Most of us instinctively lean toward the stepping stones. Small steps feel safer. You stay close to the water. You control each move. But every hop still carries risk. The rocks could be slick. You could lose your balance halfway across.

The zipline feels bolder. It’s higher. It’s faster. If something fails, it fails quickly. But it was engineered for one job: getting you across the stream.

IT operations teams face this exact decision every time they plan a major change. Do we take one big swing, or do we break it into a series of smaller ones?

The Risk We Don’t Talk About Enough

When I think about this scenario, I keep coming back to one word: exposure.

Not impact. Not optics. Exposure.

Incremental changes feel safer at first. But over time, they often leave us living in an in-between architecture. Temporary routing logic, temporary firewall rules, temporary exceptions — these transitional states introduce complexity. And complexity is where risk tends to hide.

The longer we remain in that hybrid state, the more fragile things can become. Temporary has a way of sticking around. That’s not just operational overhead — it’s technical debt in disguise.

It’s Not Just Technical Risk

There’s also a human side that rarely makes it into risk registers.

Change fatigue is real. Stakeholders get tired of repeated disruption. Engineers context-switch between projects. Subject matter experts aren’t always available during every incremental window. Over time, momentum fades and attention drops.

Ten small changes may feel manageable on their own. But ten change windows mean ten coordination cycles, ten communication efforts, and ten opportunities for something small to go wrong.

Each additional hop across the stones is another roll of the dice.

Big Doesn’t Mean Reckless

I’ve always liked this quote:

“A goal without a plan is just a wish.” — Antoine de Saint-Exupéry

A large change without planning is reckless. But a large change backed by disciplined engineering, structured testing, clear rollback paths, and coordinated communication is something very different. It’s intentional.

Strong teams don’t rely on hope when executing major changes. They design their deployments carefully. They validate assumptions. They prepare recovery plans. They align stakeholders ahead of time.
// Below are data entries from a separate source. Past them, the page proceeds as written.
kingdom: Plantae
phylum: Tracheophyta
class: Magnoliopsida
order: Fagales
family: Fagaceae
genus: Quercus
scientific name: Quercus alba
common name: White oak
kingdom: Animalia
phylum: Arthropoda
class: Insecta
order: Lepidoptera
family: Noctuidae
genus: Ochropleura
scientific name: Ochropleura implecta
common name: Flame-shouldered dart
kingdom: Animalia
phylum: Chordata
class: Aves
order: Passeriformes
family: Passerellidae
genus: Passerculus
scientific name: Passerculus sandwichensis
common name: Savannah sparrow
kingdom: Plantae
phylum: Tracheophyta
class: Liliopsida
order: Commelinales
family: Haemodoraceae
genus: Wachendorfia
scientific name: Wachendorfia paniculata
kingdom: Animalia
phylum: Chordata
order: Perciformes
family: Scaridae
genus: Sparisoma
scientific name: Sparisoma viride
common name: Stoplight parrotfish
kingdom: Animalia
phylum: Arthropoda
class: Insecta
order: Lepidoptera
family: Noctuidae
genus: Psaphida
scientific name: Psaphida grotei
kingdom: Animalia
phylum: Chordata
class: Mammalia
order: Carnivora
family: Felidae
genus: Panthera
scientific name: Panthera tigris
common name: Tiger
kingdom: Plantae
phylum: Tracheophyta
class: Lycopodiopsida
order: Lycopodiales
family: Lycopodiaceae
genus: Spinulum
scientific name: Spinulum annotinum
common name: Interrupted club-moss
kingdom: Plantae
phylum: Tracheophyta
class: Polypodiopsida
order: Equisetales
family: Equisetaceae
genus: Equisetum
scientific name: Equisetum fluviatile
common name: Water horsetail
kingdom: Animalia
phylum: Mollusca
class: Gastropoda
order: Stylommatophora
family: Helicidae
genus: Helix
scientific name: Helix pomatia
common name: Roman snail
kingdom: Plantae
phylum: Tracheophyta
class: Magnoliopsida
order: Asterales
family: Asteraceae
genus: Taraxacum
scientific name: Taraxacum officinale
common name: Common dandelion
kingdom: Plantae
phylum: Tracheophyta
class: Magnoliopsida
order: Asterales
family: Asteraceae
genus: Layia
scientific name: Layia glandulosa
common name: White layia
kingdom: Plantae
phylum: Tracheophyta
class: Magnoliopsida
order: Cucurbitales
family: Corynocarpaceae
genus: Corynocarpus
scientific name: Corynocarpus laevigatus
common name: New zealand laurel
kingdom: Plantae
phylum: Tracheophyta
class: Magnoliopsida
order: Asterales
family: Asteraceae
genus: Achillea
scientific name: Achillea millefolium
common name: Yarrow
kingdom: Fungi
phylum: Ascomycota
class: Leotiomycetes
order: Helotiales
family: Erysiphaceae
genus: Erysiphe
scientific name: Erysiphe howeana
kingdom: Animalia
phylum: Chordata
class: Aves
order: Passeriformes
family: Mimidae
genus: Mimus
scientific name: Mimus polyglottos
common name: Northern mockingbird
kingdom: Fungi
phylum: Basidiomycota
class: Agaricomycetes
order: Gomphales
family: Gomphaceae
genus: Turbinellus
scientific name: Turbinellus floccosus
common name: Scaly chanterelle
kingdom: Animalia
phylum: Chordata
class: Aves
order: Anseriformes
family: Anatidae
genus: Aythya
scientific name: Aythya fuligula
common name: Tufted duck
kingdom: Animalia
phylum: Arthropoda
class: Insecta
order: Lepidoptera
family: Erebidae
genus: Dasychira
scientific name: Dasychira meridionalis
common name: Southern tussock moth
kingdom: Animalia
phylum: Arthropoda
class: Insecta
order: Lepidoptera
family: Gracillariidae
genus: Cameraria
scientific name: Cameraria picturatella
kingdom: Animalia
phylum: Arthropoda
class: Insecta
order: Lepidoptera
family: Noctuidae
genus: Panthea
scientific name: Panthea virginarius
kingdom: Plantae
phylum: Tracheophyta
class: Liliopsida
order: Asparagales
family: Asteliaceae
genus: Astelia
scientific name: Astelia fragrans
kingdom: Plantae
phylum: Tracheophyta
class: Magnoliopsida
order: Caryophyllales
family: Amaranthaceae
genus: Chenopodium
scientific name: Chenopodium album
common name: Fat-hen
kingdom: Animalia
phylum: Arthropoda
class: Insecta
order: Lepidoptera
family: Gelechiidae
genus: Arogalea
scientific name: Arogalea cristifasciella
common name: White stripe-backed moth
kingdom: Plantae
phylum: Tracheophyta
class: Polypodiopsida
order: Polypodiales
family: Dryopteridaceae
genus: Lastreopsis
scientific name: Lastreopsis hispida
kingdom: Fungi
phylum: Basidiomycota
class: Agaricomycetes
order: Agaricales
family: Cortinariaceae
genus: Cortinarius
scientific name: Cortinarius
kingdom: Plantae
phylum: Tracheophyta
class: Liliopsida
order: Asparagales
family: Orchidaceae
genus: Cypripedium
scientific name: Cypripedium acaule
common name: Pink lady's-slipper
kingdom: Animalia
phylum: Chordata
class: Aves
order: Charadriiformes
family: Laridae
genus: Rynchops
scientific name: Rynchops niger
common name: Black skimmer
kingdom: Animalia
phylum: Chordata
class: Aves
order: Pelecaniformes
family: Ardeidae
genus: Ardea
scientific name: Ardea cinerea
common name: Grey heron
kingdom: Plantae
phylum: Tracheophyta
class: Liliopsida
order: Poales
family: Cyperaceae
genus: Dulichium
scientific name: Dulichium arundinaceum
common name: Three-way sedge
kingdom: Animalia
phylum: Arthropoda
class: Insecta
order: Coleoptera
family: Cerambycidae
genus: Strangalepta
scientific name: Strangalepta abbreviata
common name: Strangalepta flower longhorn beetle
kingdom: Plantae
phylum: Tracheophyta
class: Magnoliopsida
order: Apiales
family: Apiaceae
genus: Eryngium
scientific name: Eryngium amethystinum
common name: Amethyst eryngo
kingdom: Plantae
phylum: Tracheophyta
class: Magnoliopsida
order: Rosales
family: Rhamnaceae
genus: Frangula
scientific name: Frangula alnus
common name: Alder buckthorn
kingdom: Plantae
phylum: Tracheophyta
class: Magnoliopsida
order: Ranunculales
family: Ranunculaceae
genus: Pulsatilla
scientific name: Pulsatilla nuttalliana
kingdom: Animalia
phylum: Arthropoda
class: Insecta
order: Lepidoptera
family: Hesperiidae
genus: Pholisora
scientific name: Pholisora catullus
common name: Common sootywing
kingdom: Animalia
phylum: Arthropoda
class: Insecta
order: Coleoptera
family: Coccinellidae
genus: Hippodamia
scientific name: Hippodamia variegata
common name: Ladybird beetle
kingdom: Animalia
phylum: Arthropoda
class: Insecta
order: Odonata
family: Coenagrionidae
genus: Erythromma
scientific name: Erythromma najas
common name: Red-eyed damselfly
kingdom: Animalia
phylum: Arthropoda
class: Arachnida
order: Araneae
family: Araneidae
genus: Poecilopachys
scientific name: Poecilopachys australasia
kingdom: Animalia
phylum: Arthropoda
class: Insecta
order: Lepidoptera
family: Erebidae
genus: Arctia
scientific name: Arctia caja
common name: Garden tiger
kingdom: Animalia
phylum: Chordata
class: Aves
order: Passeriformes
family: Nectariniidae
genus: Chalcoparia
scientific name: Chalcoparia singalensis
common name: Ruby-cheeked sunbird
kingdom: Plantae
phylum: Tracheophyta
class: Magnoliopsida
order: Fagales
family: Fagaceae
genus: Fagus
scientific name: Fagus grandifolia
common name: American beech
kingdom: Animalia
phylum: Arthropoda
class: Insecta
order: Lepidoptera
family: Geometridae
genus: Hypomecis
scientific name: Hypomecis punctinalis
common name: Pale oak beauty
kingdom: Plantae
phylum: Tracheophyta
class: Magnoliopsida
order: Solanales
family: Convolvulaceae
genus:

A zipline isn’t risky simply because it’s fast. It’s risky if it’s poorly built.

The Real Question

The decision isn’t really about whether the change is big or small. It’s about whether the intermediate state introduces more risk than the final state. It’s about whether stretching a transition over time increases total exposure. It’s about how long you’re willing to live halfway across the stream.

Sometimes incremental change is the right move. But sometimes the safest approach is to engineer the zipline properly, swing across with focus, and get out of the water.

The true risk isn’t the size of the change. It’s how long you choose to remain exposed.